* [The problem]:
Reproduce the lines of the data below verbatim, starting with the line that contains "compound is a neutral oxide; a" and continuing through the line that contains "electrode comprising solid metal", both included.

Saved data entries:

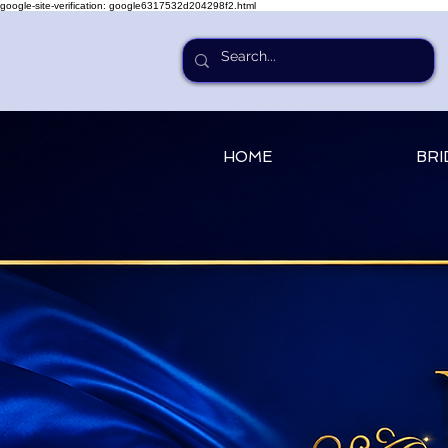
google-site-verification: google6317532d204298f2.html
HOME
BRI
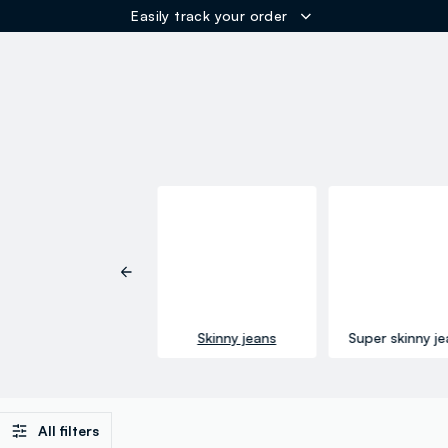
Easily track your order
ER
Regular jeans
Skinny jeans
Super skinny j
All filters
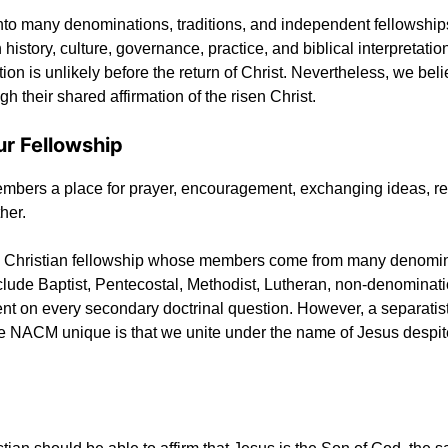
into many denominations, traditions, and independent fellowship
n history, culture, governance, practice, and biblical interpretatio
on is unlikely before the return of Christ. Nevertheless, we be
gh their shared affirmation of the risen Christ.
ur Fellowship
r members a place for prayer, encouragement, exchanging ideas, re
her.
 Christian fellowship whose members come from many denomina
de Baptist, Pentecostal, Methodist, Lutheran, non-denomination
on every secondary doctrinal question. However, a separatist or
he NACM unique is that we unite under the name of Jesus despit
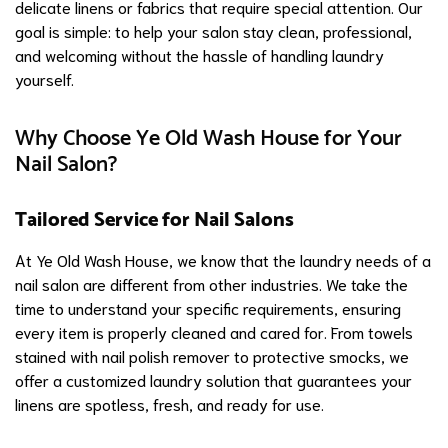
delicate linens or fabrics that require special attention. Our
goal is simple: to help your salon stay clean, professional,
and welcoming without the hassle of handling laundry
yourself.
Why Choose Ye Old Wash House for Your
Nail Salon?
Tailored Service for Nail Salons
At Ye Old Wash House, we know that the laundry needs of a
nail salon are different from other industries. We take the
time to understand your specific requirements, ensuring
every item is properly cleaned and cared for. From towels
stained with nail polish remover to protective smocks, we
offer a customized laundry solution that guarantees your
linens are spotless, fresh, and ready for use.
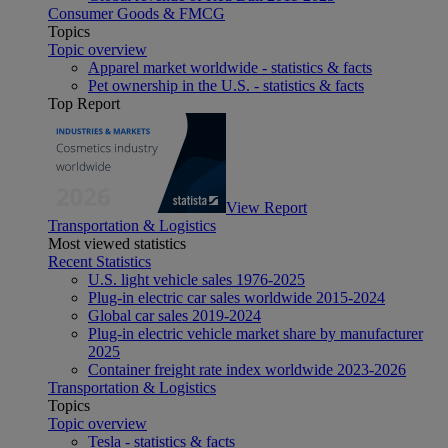
Consumer Goods & FMCG
Topics
Topic overview
Apparel market worldwide - statistics & facts
Pet ownership in the U.S. - statistics & facts
Top Report
View Report
Transportation & Logistics
Most viewed statistics
Recent Statistics
U.S. light vehicle sales 1976-2025
Plug-in electric car sales worldwide 2015-2024
Global car sales 2019-2024
Plug-in electric vehicle market share by manufacturer
2025
Container freight rate index worldwide 2023-2026
Transportation & Logistics
Topics
Topic overview
Tesla - statistics & facts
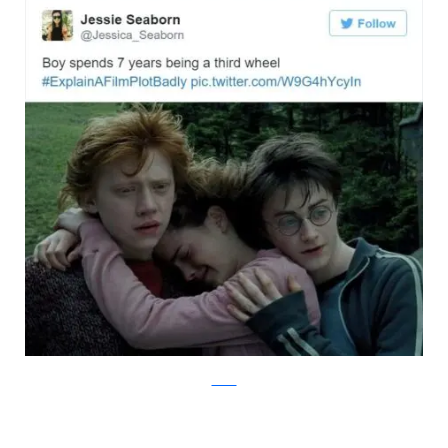
Twitter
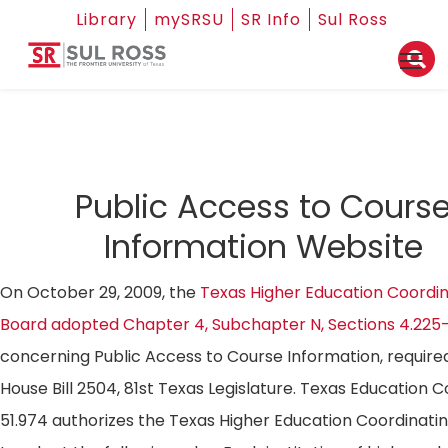
Library
mySRSU
SR Info
Sul Ross
Public Access to Cours
Information Website
On October 29, 2009, the
Texas Higher Education Coordin
Board adopted Chapter 4, Subchapter N, Sections 4.225
concerning Public Access to Course Information, require
House Bill 2504, 81st Texas Legislature. Texas Education 
51.974 authorizes the Texas Higher Education Coordinati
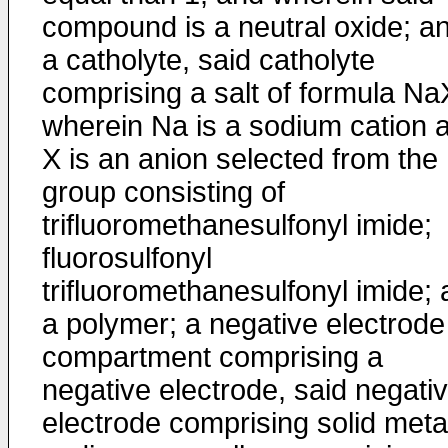
compound is a neutral oxide; a
a catholyte, said catholyte
comprising a salt of formula Na
wherein Na is a sodium cation 
X is an anion selected from the
group consisting of
trifluoromethanesulfonyl imide;
fluorosulfonyl
trifluoromethanesulfonyl imide;
a polymer; a negative electrode
compartment comprising a
negative electrode, said negati
electrode comprising solid metal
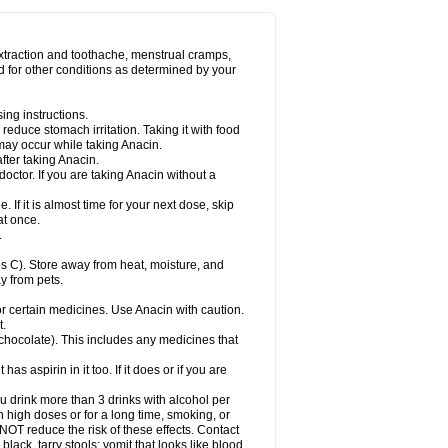
Miralgin
Momentum
Muscadol
Myogesic
on
Neomol
Neopap
Neopyrin
Neo rheumacyl
ovalsung
Novo-gesic
Novo asat
Nufadol
yup
Pacimol
Pacopan
Painamol
Paldesic
extraction and toothache, menstrual cramps,
Panamax
Panaram
Panasorbe
Panets
d for other conditions as determined by your
re
Paracen
Paraceon
Paracet
Paraceta
or
Paracotene
Paradex
Paradol
Paradote
in
Paralief
Paralink
Paralyoc
Paramax
ing instructions.
p
Paratab
Paratabs
Paratral
Parclen
Parol
reduce stomach irritation. Taking it with food
dolan
Perfalgan
Perfusalgan
Pharmadol
may occur while taking Anacin.
Poro
Pracetam
Praxion
Prefer
Primadol
itavic
Pyradol
Pyral
Pyralen
Pyralgin
fter taking Anacin.
imol
Relaxibys
Relaxon
Reliv
Remedeine
octor. If you are taking Anacin without a
l
Rokamol
Roxilox
Rubophen
Salzone
rutu
Scopamin
Scutamil
Sedalito
Sensamol
. If it is almost time for your next dose, skip
clear
Sinugesic
Sinumax
Sinutab
Sistenol
at once.
ofen
Supracalm
Tachiforte
Tachipirin
.
ex
Temol
Tempil
Tempol
Tempra
Teralgex
rin
Tiffy
Tilalgin
Tilderol
Timidal
Tinten
 C). Store away from heat, moisture, and
en
Tylex
Tylol
Tylox
Ultracet
Ultracod
y from pets.
ol
Vimoli
Vivimed
Volpan
Winadol
Winasorb
Zerin
Zydone
or certain medicines. Use Anacin with caution.
t.
, chocolate). This includes any medicines that
as aspirin in it too. If it does or if you are
ou drink more than 3 drinks with alcohol per
n high doses or for a long time, smoking, or
 NOT reduce the risk of these effects. Contact
ack, tarry stools; vomit that looks like blood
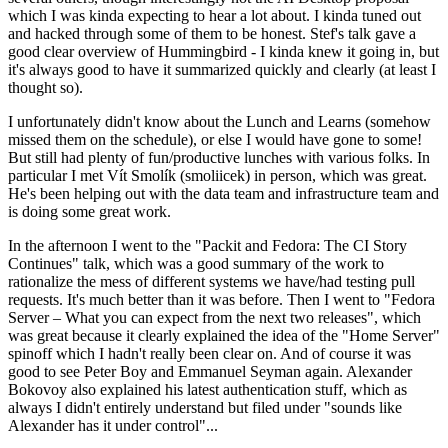
which I was kinda expecting to hear a lot about. I kinda tuned out
and hacked through some of them to be honest. Stef's talk gave a
good clear overview of Hummingbird - I kinda knew it going in, but
it's always good to have it summarized quickly and clearly (at least I
thought so).
I unfortunately didn't know about the Lunch and Learns (somehow
missed them on the schedule), or else I would have gone to some!
But still had plenty of fun/productive lunches with various folks. In
particular I met Vít Smolík (smoliicek) in person, which was great.
He's been helping out with the data team and infrastructure team and
is doing some great work.
In the afternoon I went to the "Packit and Fedora: The CI Story
Continues" talk, which was a good summary of the work to
rationalize the mess of different systems we have/had testing pull
requests. It's much better than it was before. Then I went to "Fedora
Server – What you can expect from the next two releases", which
was great because it clearly explained the idea of the "Home Server"
spinoff which I hadn't really been clear on. And of course it was
good to see Peter Boy and Emmanuel Seyman again. Alexander
Bokovoy also explained his latest authentication stuff, which as
always I didn't entirely understand but filed under "sounds like
Alexander has it under control"...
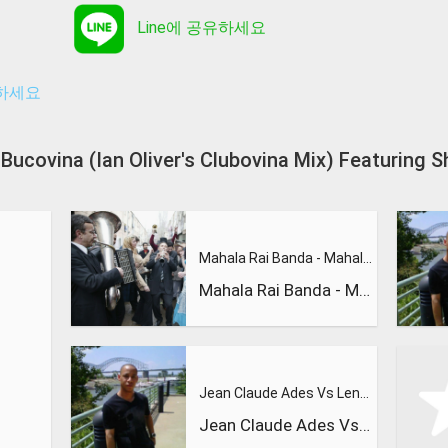
Line에 공유하세요
유하세요
l - Bucovina (Ian Oliver's Clubovina Mix) Feat
Mahala Rai Banda - Mahalageasca
Mahala Rai Banda - Mahalageasca
Jean Claude Ades Vs Lenny Fontana Feat Tyra - Nite Time ( Ra
Jean Claude Ades Vs Lenny Fontana Feat Tyra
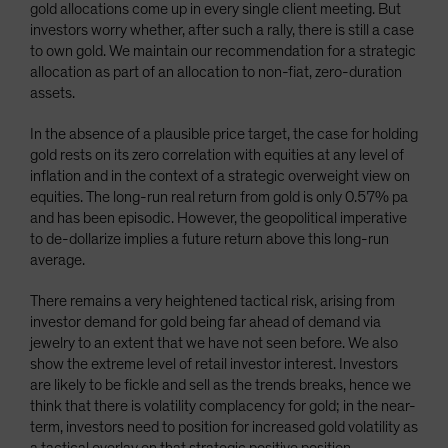
gold allocations come up in every single client meeting. But
Spain
investors worry whether, after such a rally, there is still a case
Sweden
to own gold. We maintain our recommendation for a strategic
allocation as part of an allocation to non-fiat, zero-duration
Switzerland
assets.
Taiwan - 台灣
In the absence of a plausible price target, the case for holding
UK
gold rests on its zero correlation with equities at any level of
United States (US Citizens)
inflation and in the context of a strategic overweight view on
equities. The long-run real return from gold is only 0.57% pa
US (Non-US Citizens/NRC)
and has been episodic. However, the geopolitical imperative
to de-dollarize implies a future return above this long-run
average.
There remains a very heightened tactical risk, arising from
investor demand for gold being far ahead of demand via
jewelry to an extent that we have not seen before. We also
show the extreme level of retail investor interest. Investors
are likely to be fickle and sell as the trends breaks, hence we
think that there is volatility complacency for gold; in the near-
term, investors need to position for increased gold volatility as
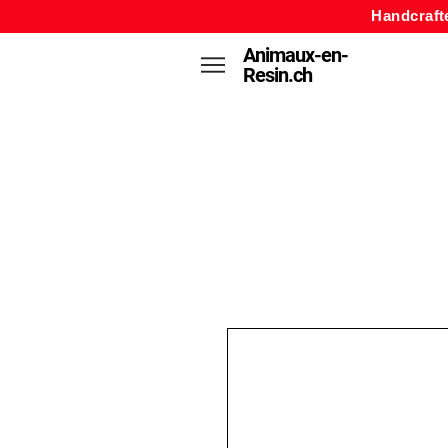
Handcraft
Animaux-en-
Resin.ch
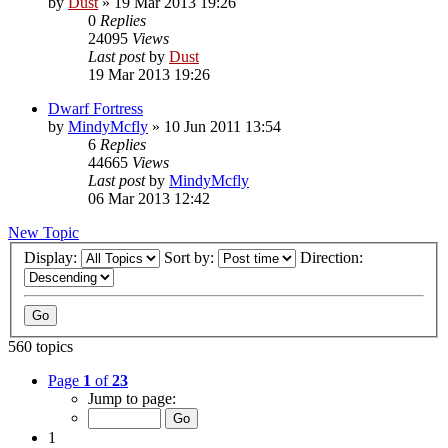
by
Dust
» 19 Mar 2013 19:26
0
Replies
24095
Views
Last post
by
Dust
19 Mar 2013 19:26
Dwarf Fortress
by
MindyMcfly
» 10 Jun 2011 13:54
6
Replies
44665
Views
Last post
by
MindyMcfly
06 Mar 2013 12:42
New Topic
Display:
Sort by:
Direction:
560 topics
Page
1
of
23
Jump to page:
1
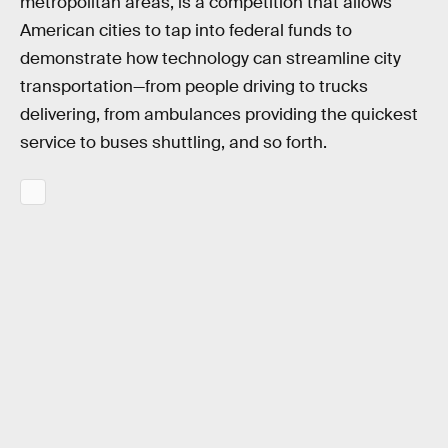
metropolitan areas, is a competition that allows
American cities to tap into federal funds to
demonstrate how technology can streamline city
transportation—from people driving to trucks
delivering, from ambulances providing the quickest
service to buses shuttling, and so forth.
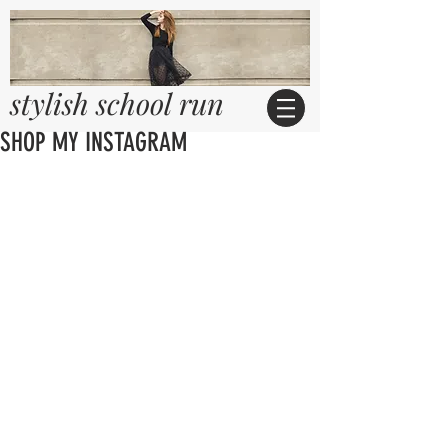
stylish school run
SHOP MY INSTAGRAM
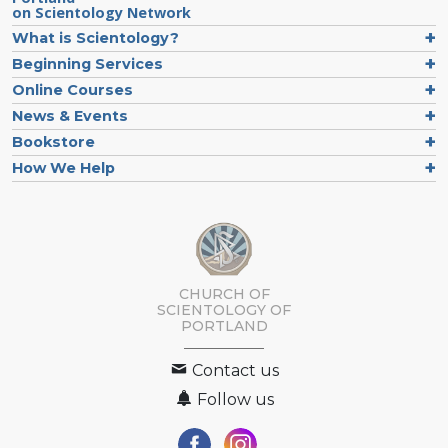
on Scientology Network
What is Scientology?
Beginning Services
Online Courses
News & Events
Bookstore
How We Help
CHURCH OF
SCIENTOLOGY OF
PORTLAND
Contact us
Follow us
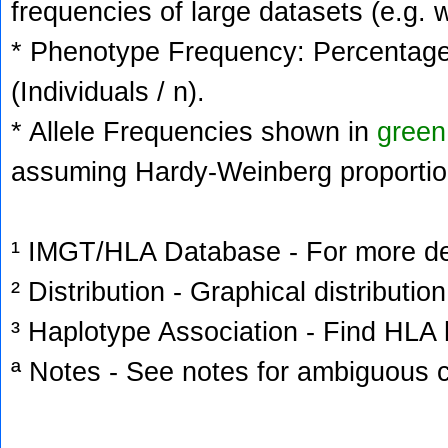
frequencies of large datasets (e.g. 
* Phenotype Frequency: Percentage 
(Individuals / n).
* Allele Frequencies shown in
green
assuming Hardy-Weinberg proportio
¹ IMGT/HLA Database - For more deta
² Distribution - Graphical distribution
³ Haplotype Association - Find HLA h
ª Notes - See notes for ambiguous c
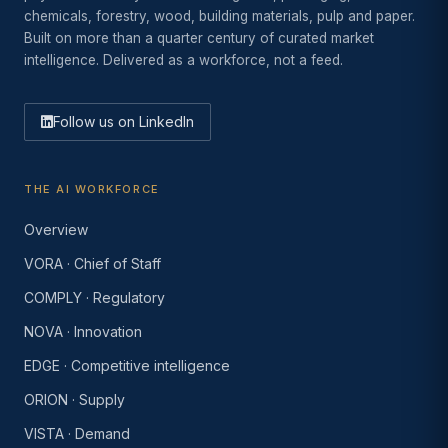
chemicals, forestry, wood, building materials, pulp and paper.
Built on more than a quarter century of curated market
intelligence. Delivered as a workforce, not a feed.
Follow us on LinkedIn
THE AI WORKFORCE
Overview
VORA · Chief of Staff
COMPLY · Regulatory
NOVA · Innovation
EDGE · Competitive intelligence
ORION · Supply
VISTA · Demand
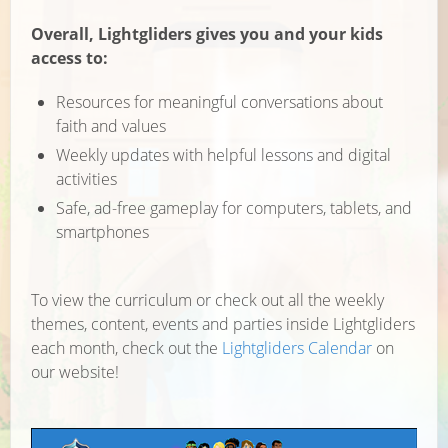
Overall, Lightgliders gives you and your kids
access to:
Resources for meaningful conversations about
faith and values
Weekly updates with helpful lessons and digital
activities
Safe, ad-free gameplay for computers, tablets, and
smartphones
To view the curriculum or check out all the weekly
themes, content, events and parties inside Lightgliders
each month, check out the
Lightgliders Calendar
on
our website!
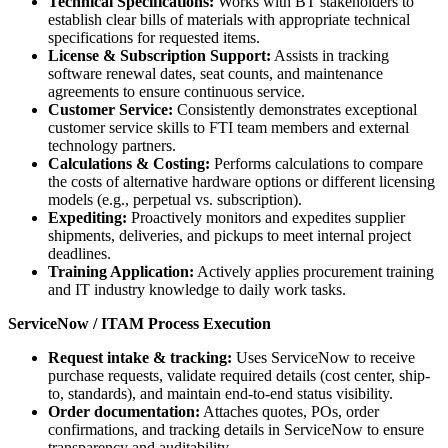
Technical Specifications:
Works with BT stakeholders to
establish clear bills of materials with appropriate technical
specifications for requested items.
License & Subscription Support:
Assists in tracking
software renewal dates, seat counts, and maintenance
agreements to ensure continuous service.
Customer Service:
Consistently demonstrates exceptional
customer service skills to FTI team members and external
technology partners.
Calculations & Costing:
Performs calculations to compare
the costs of alternative hardware options or different licensing
models (e.g., perpetual vs. subscription).
Expediting:
Proactively monitors and expedites supplier
shipments, deliveries, and pickups to meet internal project
deadlines.
Training Application:
Actively applies procurement training
and IT industry knowledge to daily work tasks.
ServiceNow / ITAM Process Execution
Request intake & tracking:
Uses ServiceNow to receive
purchase requests, validate required details (cost center, ship-
to, standards), and maintain end-to-end status visibility.
Order documentation:
Attaches quotes, POs, order
confirmations, and tracking details in ServiceNow to ensure
transparency and auditability.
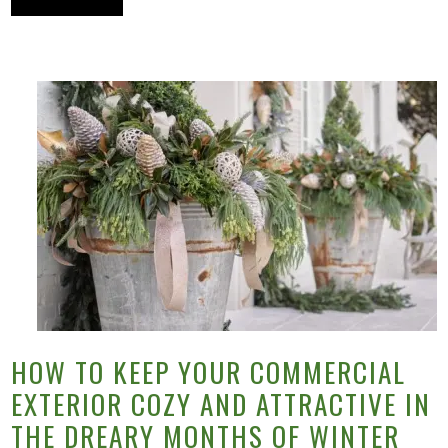
HOW TO KEEP YOUR COMMERCIAL
EXTERIOR COZY AND ATTRACTIVE IN
THE DREARY MONTHS OF WINTER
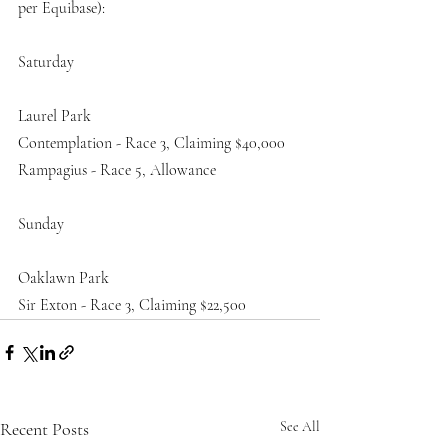
per Equibase):
Saturday
Laurel Park
Contemplation - Race 3, Claiming $40,000
Rampagius - Race 5, Allowance
Sunday
Oaklawn Park
Sir Exton - Race 3, Claiming $22,500
Recent Posts
See All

* [Written solution]:
compound is a neutral oxide; a
a catholyte, said catholyte
comprising a salt of formula Na
wherein Na is a sodium cation 
X is an anion selected from the
group consisting of
trifluoromethanesulfonyl imide;
fluorosulfonyl
trifluoromethanesulfonyl imide;
a polymer; a negative electrode
compartment comprising a
negative electrode, said negati
electrode comprising solid metal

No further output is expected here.